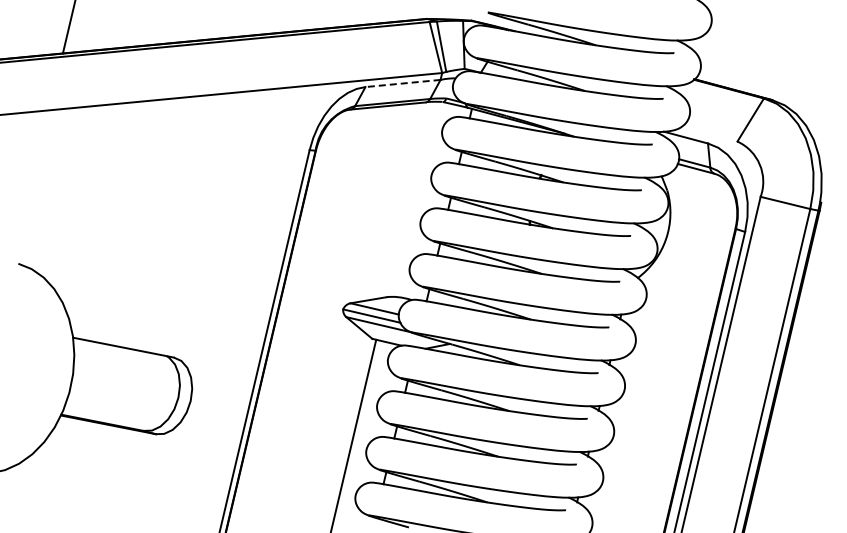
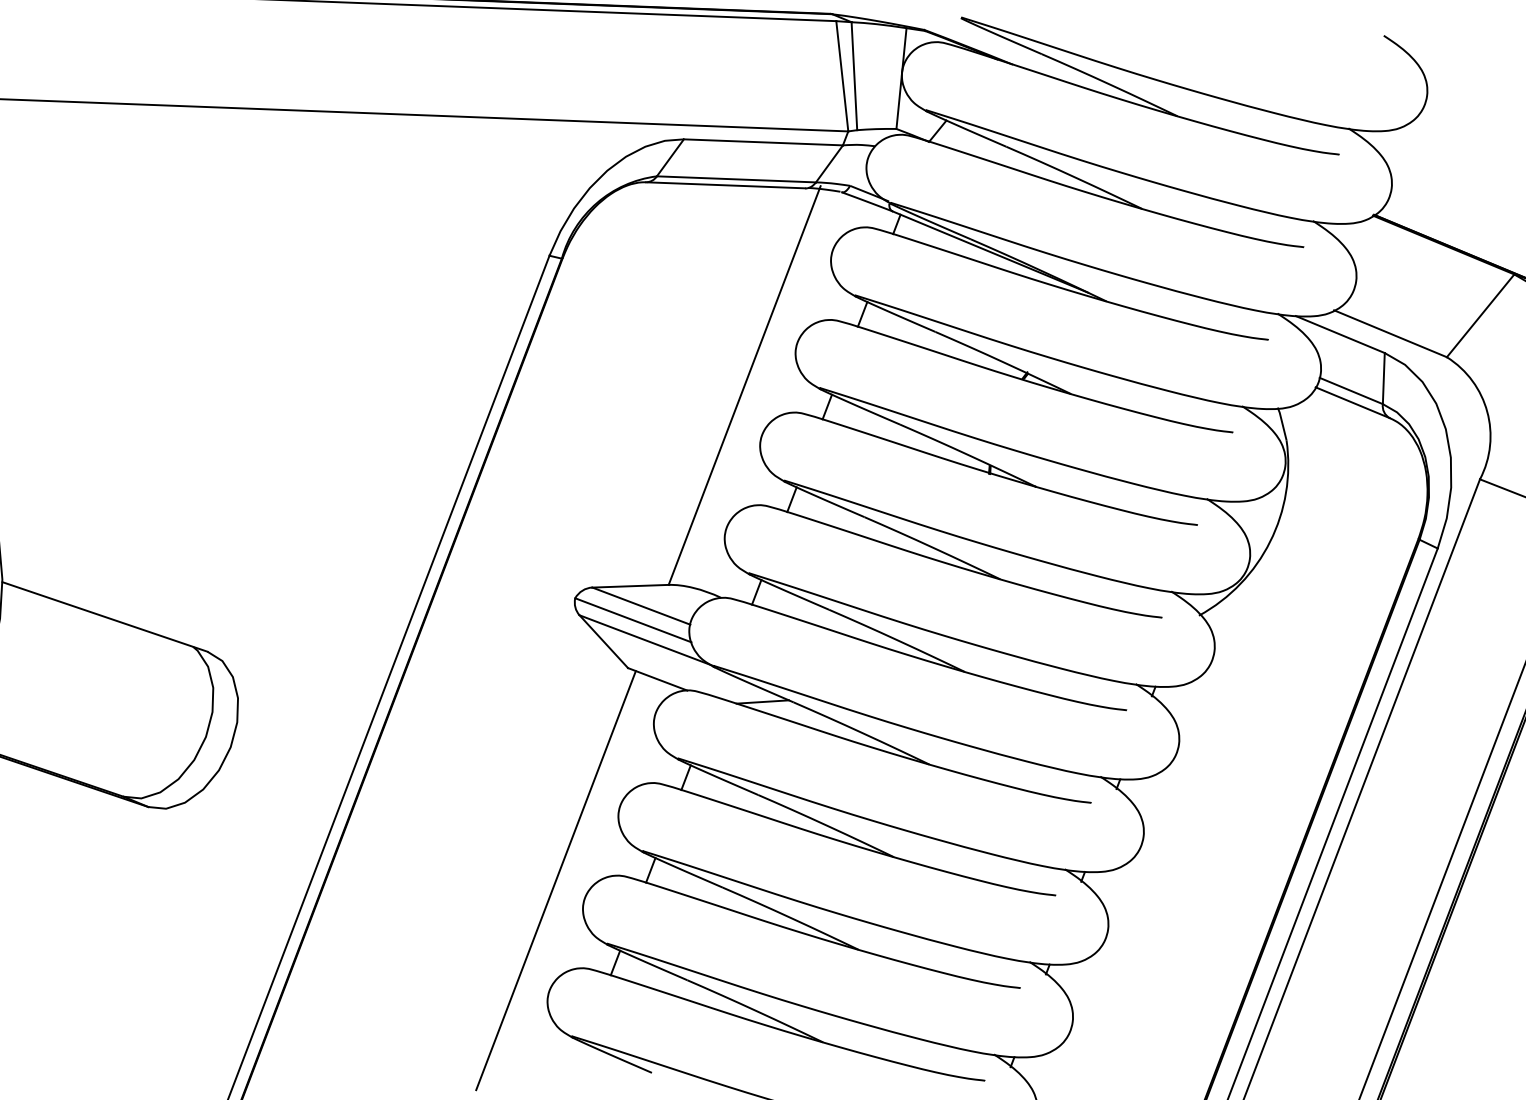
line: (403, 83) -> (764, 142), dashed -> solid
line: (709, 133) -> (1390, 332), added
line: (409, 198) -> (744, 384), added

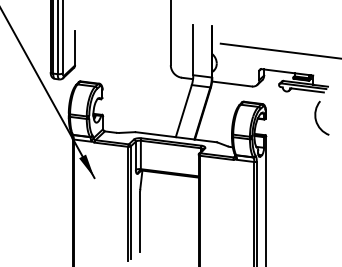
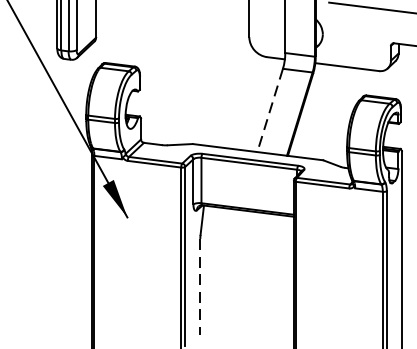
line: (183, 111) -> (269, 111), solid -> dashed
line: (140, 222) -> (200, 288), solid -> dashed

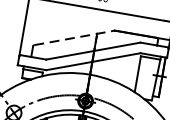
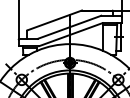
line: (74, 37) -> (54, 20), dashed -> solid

Problem description
Copy out every line above without change, dropping the pictures.

Task response
line: (403, 83) -> (764, 142), dashed -> solid
line: (709, 133) -> (1390, 332), added
line: (409, 198) -> (744, 384), added

line: (183, 111) -> (269, 111), solid -> dashed
line: (140, 222) -> (200, 288), solid -> dashed

line: (74, 37) -> (54, 20), dashed -> solid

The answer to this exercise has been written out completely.